De esos años data el personaje alter-ego de David Santalla: Toribio, el joven de la remera a rayas, muchas veces con orificios de tanto uso, pobretón, de lágrimas fáciles, que se esmera por superarse sin perder la honradez que le caracteriza. Puede ser víctima de los poderosos, pero él no ceja en su empeño de ser una persona que se supera por méritos propios.
 
Cuestión de acentos
“Toribio empezó hablando como alemán”, recuerda su creador. “Lo de llorón  ya lo tenía desde que era un dedo índice con cara; pero la forma de hablar me salía como la de un chileno. Y no por farsante, sino porque los años que viví en ese país me marcaron fuertemente”. No podía disimularlo sino cuando le ponía acento teutón. Pero buscando, probando, finalmente se dio cuenta de que acentuando el tono paceño, quejumbroso, Toribio se hacía creíble y se quedó con esa impronta.

Dos mentes creativas, dos talentos juntos no podían durar mucho más tiempo. “Alguien le dijo a Pol que él era el cerebro y yo el payaso y él se lo creyó. Me lo dijo y yo me di cuenta de que era hora de seguir mi camino solo. Así nació Santallazos”. Y Enredoncio —el hombre cascarrabias que contradice todo cuanto escucha. “Me inspiré en mi hermano Alfredo; él se ríe ahora. Enredoncio es como el paceño que se enreda solito y se desquita contigo. Te acercas a un librecambista y le dices ‘quiero cambiar dólares’ y él te contesta ‘a qué entonces ha venido, pues, ¿a mirarme?’”.

Fue creando más y más personajes por exigencias del argumento de las obras: surgieron así la viejita achacosa, doña Liboria —“otra viejita inspirada en mi abuela”—, el negro Dominguín y tantos otros. También, no pocas veces, para ahorrar dinero. Así nació la imilla Salustiana. Ella debía entrar en algún momento para darle un recado a la patrona y David se vestía de una cholita mezcla de timidez y de osadía que pronto conquistó al público. “Éste me pedía ver a la imilla siempre.
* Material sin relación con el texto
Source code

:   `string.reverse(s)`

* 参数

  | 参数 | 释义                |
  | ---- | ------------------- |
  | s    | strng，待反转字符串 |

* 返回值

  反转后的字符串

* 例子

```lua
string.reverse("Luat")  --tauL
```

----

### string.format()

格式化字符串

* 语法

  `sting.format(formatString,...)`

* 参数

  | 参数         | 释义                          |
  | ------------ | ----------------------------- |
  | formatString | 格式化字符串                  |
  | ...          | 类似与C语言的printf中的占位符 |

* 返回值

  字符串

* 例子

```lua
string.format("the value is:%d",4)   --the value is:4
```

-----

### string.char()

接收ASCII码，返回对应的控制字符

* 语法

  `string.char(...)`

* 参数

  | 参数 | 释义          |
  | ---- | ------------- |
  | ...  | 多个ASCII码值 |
Y fue ganando su lugar en la escena”.

El oficio de Santalla, conseguido en los tiempos libres que le dejaba la actuación, es el de constructor civil. “Pero las empresas que me contratan me ponen de inmediato a atender relaciones públicas”, se queja como Toribio.

Lo cierto es que “vivo cien por ciento  del teatro y para el teatro; me fascina”.

Y el público se dejó fascinar por este hombre que lució su talento también en el cine. En 1977, el espectador que fue a buscar al humorista del escenario se topó con un dramático personaje en Chuquiago, la película de Antonio Eguino. Aun hoy, ese burócrata gris al que insufla  vida es de las mejores criaturas que ha dado el cine boliviano.

“El público es la vida en el teatro”, afirma quien acaba de darse un empacho en el Teatro Municipal con Cincuentallazos, actuación acompañada por comediantes como Hugo Pozo, Daniel Travesí, Cacho Mendieta y Ramiro Serrano. “Sin autor no hay argumento, sin actor no hay interpretación; pero sin público no hay teatro”, concluye este hombre al que le sobran ideas.

Una de ellas se relaciona con la televisión. “En la radio, allá por los 60, hice un programa periodístico con humor. Leía noticias y los personajes las comentaban. La empleada decía, por ejemplo, ‘no le hagas caso señora, no puede ser cierto eso’. Sería divertido hacer lo propio con las informaciones de hoy en la Tv”, se ríe David Santalla.